Clemente Ganz Lúcio*
O salário mínimo (SM) foi instituído no Brasil na Constituição de 1934; a de 1946 determinou que o SM deveria atender também à família do trabalhador; e a de 1988 renovou esse direito a todos os trabalhadores urbanos e rurais, definindo no artigo 7º, parágrafo IV: um “salário mínimo, fixado em lei, nacionalmente unificado, capaz de atender a suas necessidades vitais básicas e às de sua família com moradia, alimentação, educação, saúde, lazer, vestuário, higiene, transporte e previdência social, com reajustes periódicos que lhe preservem o poder aquisitivo, sendo vedada sua vinculação para qualquer fim”.
O Dieese (Departamento Intersindical de Estatística e Estudos Socioeconômicos) estima que o valor do salário mínimo necessário deveria ser de cerca de R$ 4 mil para atender a uma família de dois adultos e duas crianças.
As centrais sindicais realizaram as Marchas da Classe Trabalhadora, a partir de 2004, quando apresentaram a Agenda da Classe Trabalhadora, pauta propositiva para o desenvolvimento nacional, formulada com base em questões e prioridades do mundo do trabalho. Um dos destaques era a necessidade de implantação de uma política de valorização do salário mínimo.

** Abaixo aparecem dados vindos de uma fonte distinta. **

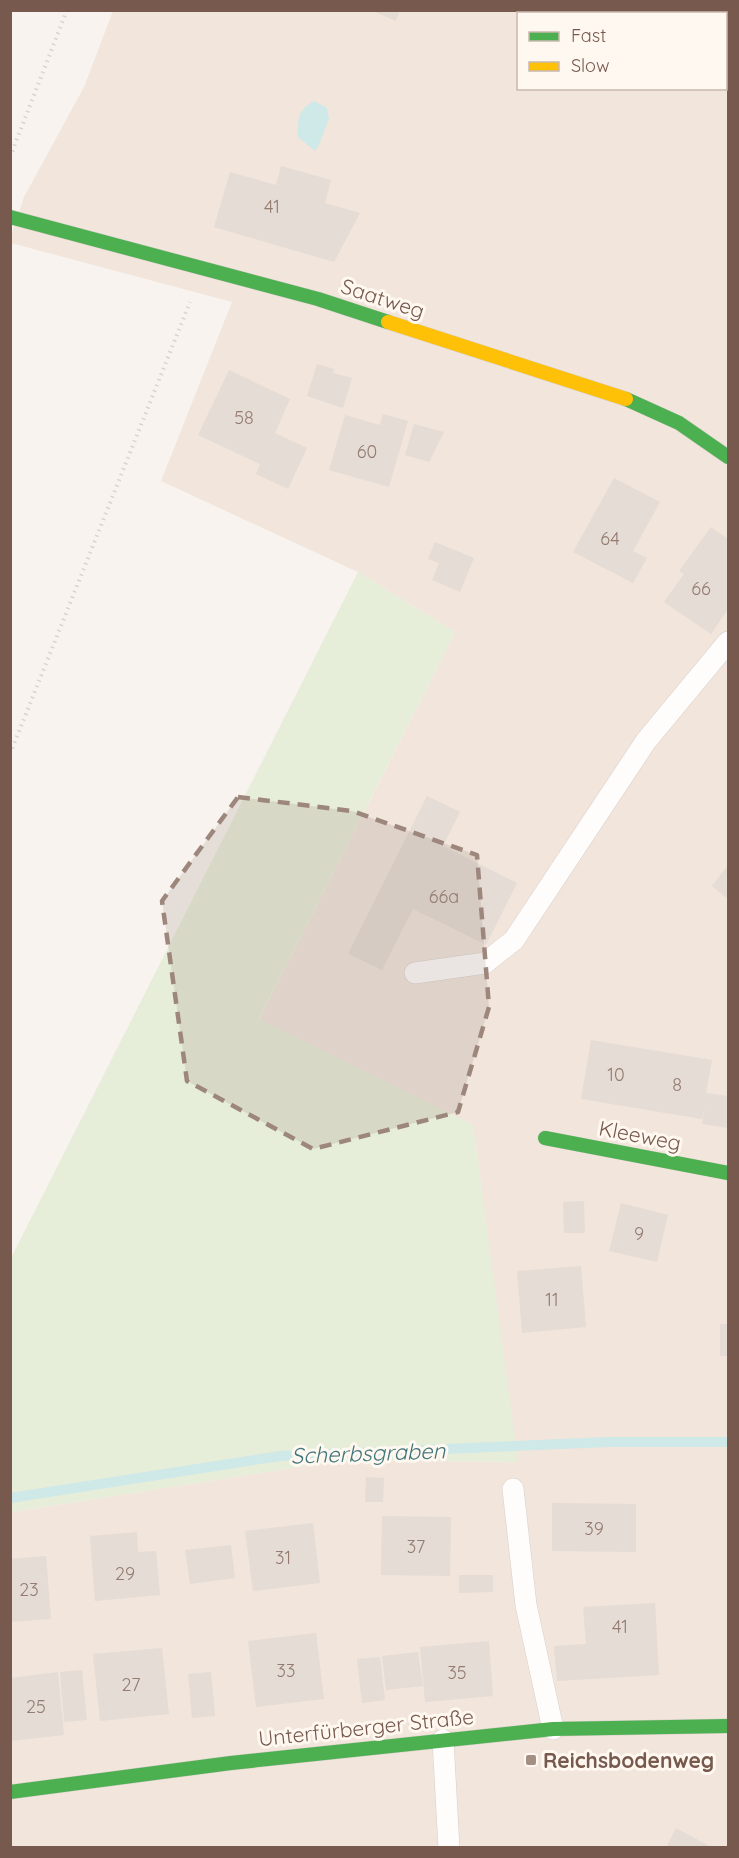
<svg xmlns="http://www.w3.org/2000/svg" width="739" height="1858" viewBox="0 0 739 1858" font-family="Quicksand,sans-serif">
<rect width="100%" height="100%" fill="#f8f3ee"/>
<path fill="#f1e5dc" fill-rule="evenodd" d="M113,11h615v1836l-717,1v-336l333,-52 173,2 -44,-337 -214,-105 196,-388 -97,-60 -197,-91 71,-179 -221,-59v-7l13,-39 60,-110zM518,14h208v74h-208z"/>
<path fill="#e6eed9" d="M358,572l97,60 -196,387 214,106 45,337 -174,-2 -333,52v-254z"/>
<path fill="#cfe8e8" d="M314,101l13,7 2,10 -10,27 -4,6 -17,-14c-1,-18 0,-27 16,-36z"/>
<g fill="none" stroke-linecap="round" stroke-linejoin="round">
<path stroke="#cfe8e8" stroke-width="10" d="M10,1498l270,-42 329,-14h119"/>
</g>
<g fill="#e5dcd5">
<path d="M370,10h30l-4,11z"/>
<path d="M281,166l50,14 -6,23 35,10 -26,49 -120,-35 16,-55 46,13z"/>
<path d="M317,364l17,5 -1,4 19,5 -9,30 -36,-12z"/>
<path d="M229,370l61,29 -15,34 32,15 -19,41 -32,-15 4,-10 -62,-29z"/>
<path d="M383,414l25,7 -19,66 -60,-17 16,-55 35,10z"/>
<path d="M414,424l30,8 -15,30 -24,-7z"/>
<path d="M614,478l46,24 -27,49 14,7 -14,25 -60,-31z"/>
<path d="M711,527l17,12v70l-17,25 -47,-32 20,-28 -5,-3z"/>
<path d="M435,542l39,16 -14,34 -28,-12 7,-17 -11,-4z"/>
<path d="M427,796l33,16 -17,34 74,37 -31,62 -73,-36 -31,61 -34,-16z"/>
<path d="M728,865v34l-16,-13z"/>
<path d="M591,1040l121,20 -6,33 22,3v32l-26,-4 3,-18 -3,13 -121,-20z"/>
<path d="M584,1201l1,32h-21l-1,-31z"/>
<path d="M621,1203l47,12 -11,47 -48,-11z"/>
<path d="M581,1266l5,61 -64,6 -5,-62z"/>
<rect x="720" y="1324" width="8" height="32"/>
<path d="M366,1477l18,1 -1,24h-18z"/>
<path d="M552,1503l84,1v48l-84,-1z"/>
<path d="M382,1516l69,1 -1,59 -69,-1z"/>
<path d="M313,1523l7,60 -67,8 -8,-60z"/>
<path d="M137,1532l1,20 18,-1 4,44 -65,6 -5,-65z"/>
<path d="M231,1545l4,33 -45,6 -5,-34z"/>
<path d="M46,1556l5,63 -41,3v-63z"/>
<path d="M459,1575h34v17l-34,1z"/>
<path d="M655,1603l4,72 -102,6 -3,-35 32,-2 -3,-37z"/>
<path d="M316,1633l8,66 -68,8 -8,-66z"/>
<path d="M489,1641l4,55 -68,6 -5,-55z"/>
<path d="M162,1648l7,66 -69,7 -7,-67z"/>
<path d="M418,1652l5,34 -37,4 -4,-34z"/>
<path d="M380,1657l5,43 -23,3 -5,-44z"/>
<path d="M82,1670l5,50 -23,2 -4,-50z"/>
<path d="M58,1672l6,63 -54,6v-63z"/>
<path d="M211,1672l4,44 -23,2 -4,-44z"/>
<path d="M676,1828l37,20h-47z"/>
</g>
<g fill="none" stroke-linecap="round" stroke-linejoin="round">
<g stroke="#d7cfca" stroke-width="22">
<g id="lane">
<path d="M415,973l70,-10 29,-23 132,-199 82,-99"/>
<path d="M513,1489l13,116 27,124"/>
<path d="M443,1740l6,108"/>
</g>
</g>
<g stroke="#d8cfca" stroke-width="15">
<g id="fast">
<path d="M10,217l308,82 70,23"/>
<path d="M626,399l53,24 49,34"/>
<path d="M545,1138l183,35"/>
<path d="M10,1792l221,-29 322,-34 175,-3"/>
</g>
</g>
<g stroke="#d8cfca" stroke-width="15">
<path id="slow" d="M388,322l238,77"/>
</g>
<g stroke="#dad3d0" stroke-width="4" stroke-dasharray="1.5 4.5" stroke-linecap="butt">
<path d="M10,157l57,-147"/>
<path d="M10,754l180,-452"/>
</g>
<use href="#lane" stroke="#fefdfc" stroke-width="21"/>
<use href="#fast" stroke="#4caf50" stroke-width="14"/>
<use href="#slow" stroke="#ffc107" stroke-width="14"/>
</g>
<path fill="#9d877d" fill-opacity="0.2" stroke="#9d877d" stroke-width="4.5" stroke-dasharray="12 8" stroke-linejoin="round" d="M238,797l114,14 125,44 12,152 -31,105 -145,37 -126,-68 -25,-180z"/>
<rect fill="#a48f85" stroke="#fff8f0" stroke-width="2" x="525" y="1754" width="12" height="12" rx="3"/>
<g text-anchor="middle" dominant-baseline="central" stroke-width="6" stroke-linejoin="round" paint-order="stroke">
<g font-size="18" fill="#947c71">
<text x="272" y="206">41</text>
<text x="244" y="417">58</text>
<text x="367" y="451">60</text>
<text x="610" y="538">64</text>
<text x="701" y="588">66</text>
<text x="444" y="896">66a</text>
<text x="616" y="1074">10</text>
<text x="677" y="1084">8</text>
<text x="639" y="1233">9</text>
<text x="552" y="1299">11</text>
<text x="594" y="1528">39</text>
<text x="416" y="1546">37</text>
<text x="283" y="1557">31</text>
<text x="125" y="1573">29</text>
<text x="29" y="1589">23</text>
<text x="620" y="1626">41</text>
<text x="286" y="1670">33</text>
<text x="457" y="1672">35</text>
<text x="131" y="1684">27</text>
<text x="36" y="1706">25</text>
</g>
<g font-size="21" fill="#77594d" stroke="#fff8f0">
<text transform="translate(383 298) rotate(18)">Saatweg</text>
<text transform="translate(640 1135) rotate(11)">Kleeweg</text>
<text transform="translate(366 1727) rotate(-6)">Unterfürberger Straße</text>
</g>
<g font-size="21" font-weight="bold" fill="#77594d" stroke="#fff8f0" text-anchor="start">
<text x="543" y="1760">Reichsbodenweg</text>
</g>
<g font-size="22" font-style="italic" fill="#40767b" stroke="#fff8f0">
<text transform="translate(368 1453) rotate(-2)">Scherbsgraben</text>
</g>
</g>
<rect width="739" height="1858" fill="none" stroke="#77594d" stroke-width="24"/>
<rect x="517" y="12" width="210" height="78" fill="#fff8f0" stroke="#c9b8af" stroke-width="1.5"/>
<rect x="529" y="32" width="30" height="9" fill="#4caf50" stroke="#c9b8af" stroke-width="1.5"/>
<text x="571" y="42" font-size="18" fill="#77594d">Fast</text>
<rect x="529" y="62" width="30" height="9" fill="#ffc107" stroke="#c9b8af" stroke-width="1.5"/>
<text x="571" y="72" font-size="18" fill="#77594d">Slow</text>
</svg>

O movimento gerou uma complexa negociação e resultou, inicialmente, em um acordo entre as Centrais Sindicais e o governo do então presidente Luís Inácio Lula da Silva, e, depois, em 2011, avançou para a legislação (Lei 12.382 de 25/02/11 e Lei 13.152 de 29/07/15).
Os critérios definidos para a valorização do piso nacional foram o reajuste correspondente à inflação anual medida pelo INPC-IBGE (Índice Nacional de Preços ao Consumidor, do Instituto Brasileiro de Geografia e Estatística) e o aumento real correspondente à variação do PIB (Produto Interno Bruto). Desde 2010, a data de definição do novo salário mínimo é 1º de janeiro.
Em maio de 2004, o valor do salário mínimo era de R$ 260,00. Com a política de valorização, além da reposição da inflação, houve aumento real de 74,33% até janeiro de 2019 (quando passou a valer R$ 998,00).
A política de valorização promoveu, no período 2004-2019, aumento real acumulado, portanto, crescimento acima da reposição inflacionária, de R$ 425,00. Se não tivessem sido concedidos os aumentos reais, somente com a reposição da inflação, o valor atual do salário mínimo seria de R$ 573,00.
Para um trabalhador que ganha salário mínimo, o ganho real conquistado com a política adicionou cerca de R$ 5.525,00 à renda bruta anual, elevando-a de R$ 7.449,00 (R$ 573,00 X 13 salários) para R$ 12.974,00 (R$ 998,00 X 13 salários). Considerando que cerca de 48 milhões de pessoas recebem remuneração correspondente ao salário mínimo – assalariados, aposentados e pensionistas, trabalhadores por conta-própria, domésticos - a política de valorização elevou a massa salarial, fortaleceu a capacidade de consumo dos trabalhadores e estimulou a produção econômica, para que desse conta da demanda decorrente do crescimento salarial. Em 2019, o total acumulado nesse período adicionará cerca de R$ 265 bilhões à massa de rendimentos do trabalho, ajuda consistente e virtuosa para a dinâmica econômica.
A Lei de Diretrizes Orçamentárias (LDO) para 2020, aprovada pelo Congresso nesta semana, define que o salário mínimo será somente reajustado pelo índice de inflação de 2019, sem aumento real. A estimativa indica o valor de R$ 1.039,00.
Há também no Congresso, por iniciativa dos Senadores Humberto Costa (PT/PE), Jaques Wagner (PT/BA), Jean Paul Prates (PT/RN), Paulo Paim (PT/RS), Paulo Rocha (PT/PA) e Rogério Carvalho (PT/SE), o Projeto de Lei 605/2019 que trata da “Politica de Valorização do Salário Mínimo para o período de 2020 a 2023”.
É hora de reforçar as iniciativas junto aos parlamentares para que o Congresso renove a política de valorização do salário mínimo, mantendo para os próximos quatro anos, o aumento real anual segundo a taxa de crescimento da economia brasileira.
O movimento sindical defende a manutenção da atual política, considerando, entre outros aspectos, a evolução do valor da remuneração; o poder aquisitivo em relação ao previsto em Constituição; a importância do SM como instrumento de promoção de bem-estar social; a resistente e profunda desigualdade social existente no país. O processo de elevação contínua e rápida do salário mínimo é um instrumento para propiciar a elevação do padrão civilizatório no país e enfrentar a ampla flexibilização laboral em curso.
*Clemente Ganz Lúcio é sociólogo e diretor técnico do Dieese.